Posts Tagged ‘weight’

Tall Walls and Awkward Spaces

March 28, 2020


This home office in a new, contemporary home in the Sunset Terrace / West University neighborhood of Houston has walls that were nearly 11′ high. In addition, there were bookcases and desks that I had to lean over in order to reach much of the wallspace.

My solution was to bring my 6′ ladder in addition to my usual 5′ ladder. By placing the shorter ladder on top of the desk counter, I was able get close enough and high enough to do the wall behind the desk.

I’m not quite 100lbs, so my weight and its distribution on the counter was not a worry.

To reach the area over the bookcases to the left, I had to do a combination of balancing on the 5′ ladder, and stepping onto the very top of the 6′ ladder, then leaning precariously, and placing a foot onto the shelves – without putting too much weight, because they were not securely attached.

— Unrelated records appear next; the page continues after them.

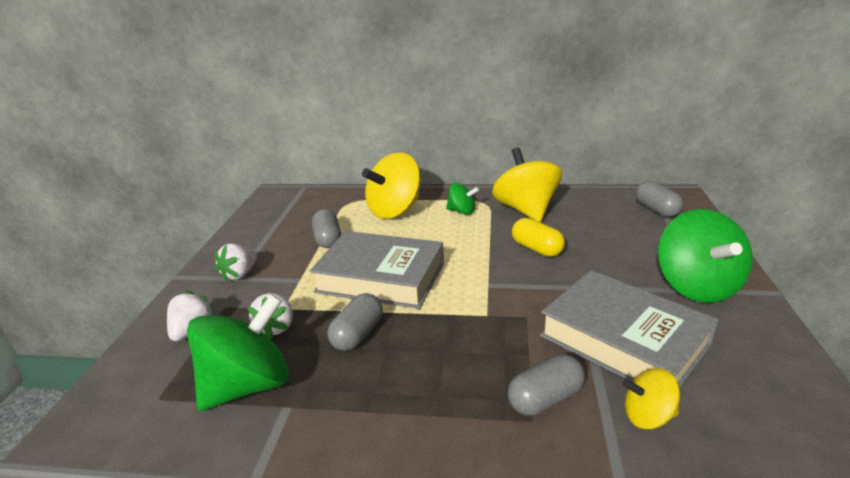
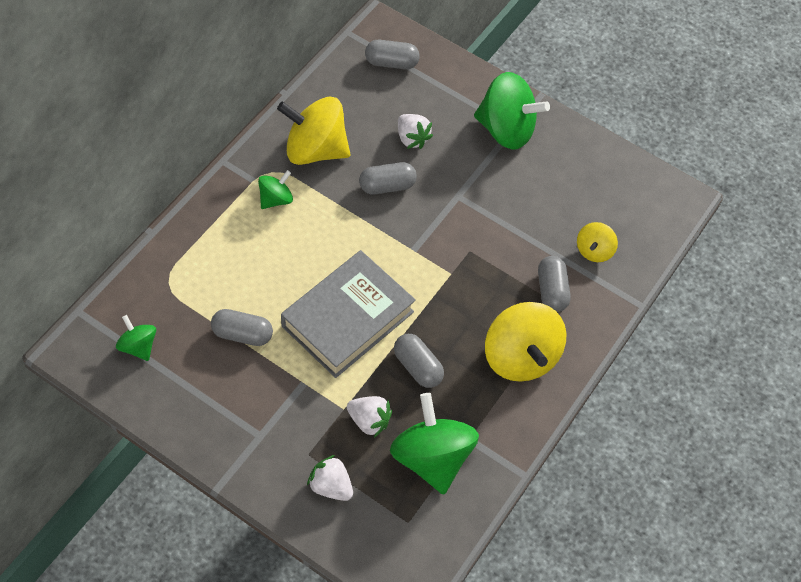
camera: 70 degrees left, 30 degrees up
white strawberry [214,244,257,281] -> white strawberry moved to [398,114,433,149]
yellow spinning top [362,152,421,219] -> yellow spinning top moved to [485,302,567,382]
yellow capsule [512,218,565,257] -> grey capsule [359,162,417,194]
grey book [540,270,718,388] -> none
none -> green spinning top [116,315,156,361]

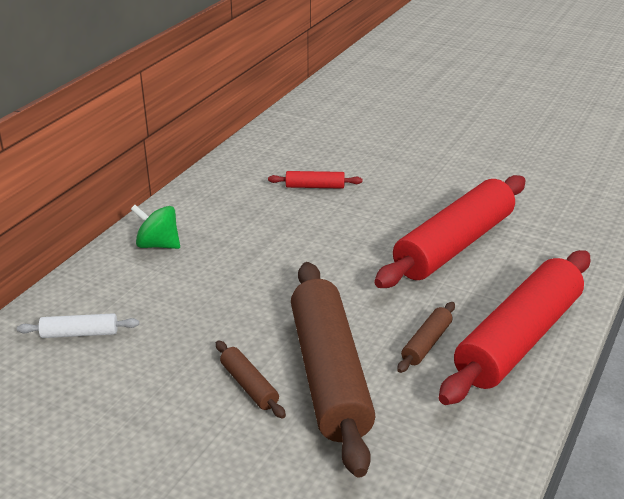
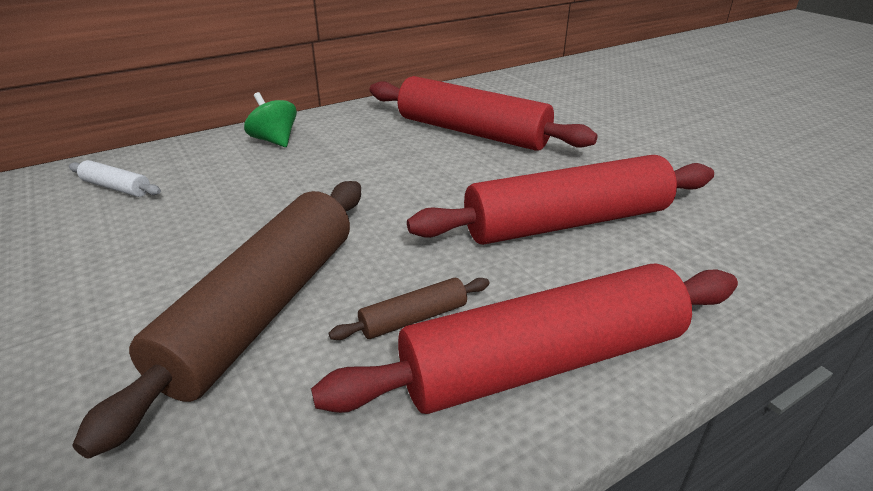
camera: 30 degrees right, 0 degrees up
brown rolling pin [216,340,286,419] -> none
red rolling pin [268,171,362,189] -> red rolling pin [370,76,598,151], size x2.39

You can be sure that I had to keep mindful of my center of gravity, how close the ladder was to the edge of that counter, how far I had to reach, how much backward torque that placed on the ladder, how stable the ladder was on its surface, and a whole lot more – all while also concentrating on getting the paper straight, trimmed, and smooth on the wall.

Accessing Walls Over a Bathtub

July 5, 2019


When I have to hang wallpaper in areas over “garden bathtubs” or similar, it can be difficult to reach the walls safely. I don’t want to fall, and I don’t want to scratch or damage the homeowner’s tub.

So I use this piece of plywood to cover the tub. The 2’x4′ size is sufficient to bridge most all tubs. And the 3/8″ thickness is enough to hold my weight (not quite 100lbs) and distribute it across the span of the board / tub. And it’s still light enough that I can carry it easily back and forth to my work truck.

I coated it with KILZ Original primer, so it looks better, and so it won’t leave marks on the homeowner’s tub or tile.

It’s hard to see, but I have placed some blue textured shelf-liner between the board and the tub/tile. This will cushion the weight and prevent scratches to the homeowner’s tub and tile. And it’s non-slip, so it makes the arrangement safe for me to climb up and move around on.

With my ladder on top of the plywood, I can easily and safely reach the walls over the tile.

While working, it is important to be aware of my weight distribution, and to not put my weight, nor the ladder’s legs, over that part of the board that is hanging over the tub.